Debrecen
Lajos Kossuth called Debrecen the “guard post of freedom”, and this name is reflected in many ways on the badges of the 3rd Honvéd Infantry Regiment. The central motif of the three versions of the badge is Kossuth Square, which is the main square of the city. On the north side of the square stands the Calvinist Great Church of Debrecen. The town has also been called „the Calvinist Rome”. This classicist building was the seat of the Preliminary Government of Hungary on April 14, 1849, when, under the leadership of Lajos Kossuth, the Declaration of Independence was issued and the dethronement of the House of Habsburg was declared. From that day Hungary was a republic until the Habsburgs and their Russian allies strangled it in August 1849. In front of the church stands the monument of Lajos Kossuth, which was unveiled in 1914, in the year of the outbreak of the Great War, in which the city’s two regiments, the 39th K.u.K and 3rd Honvéd Infantry Regiments, made huge blood sacrifices for the name of the same ruler who was denied by their ancestors. Arkanzas’s winged altar-like badge shows the most accurate image, which perfectly corresponds to the depiction of the postcard shown here. The other two badges are more stylized.
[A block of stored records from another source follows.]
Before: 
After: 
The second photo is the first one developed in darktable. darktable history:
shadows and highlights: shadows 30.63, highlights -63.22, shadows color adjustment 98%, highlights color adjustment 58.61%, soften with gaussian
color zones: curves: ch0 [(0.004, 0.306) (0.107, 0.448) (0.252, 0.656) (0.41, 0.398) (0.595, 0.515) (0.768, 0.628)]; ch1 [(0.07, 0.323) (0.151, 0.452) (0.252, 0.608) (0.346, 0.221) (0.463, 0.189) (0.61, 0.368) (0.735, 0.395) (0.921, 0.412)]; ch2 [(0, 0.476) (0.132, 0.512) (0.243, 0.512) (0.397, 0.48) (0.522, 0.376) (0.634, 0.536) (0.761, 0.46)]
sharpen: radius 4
There is a fourth badge too that depicts the Calvinist Great Church. This was used by the Soldiers’ Home in Debrecen. It was a sanitary institution for those military personnel who lived in the town for some reason (mostly injured soldiers treated there). The home offered entertainment, a library, refreshment drinks and organized social events. I do not know if the badge was received by the guests or the organizers. Maybe both could purchase it, as was usually the case with most of the Kappenabzeichen. The script reads: “In commemoration of the work carried out for the Hungarian soldiers. Debrecen Soldier’s Home”.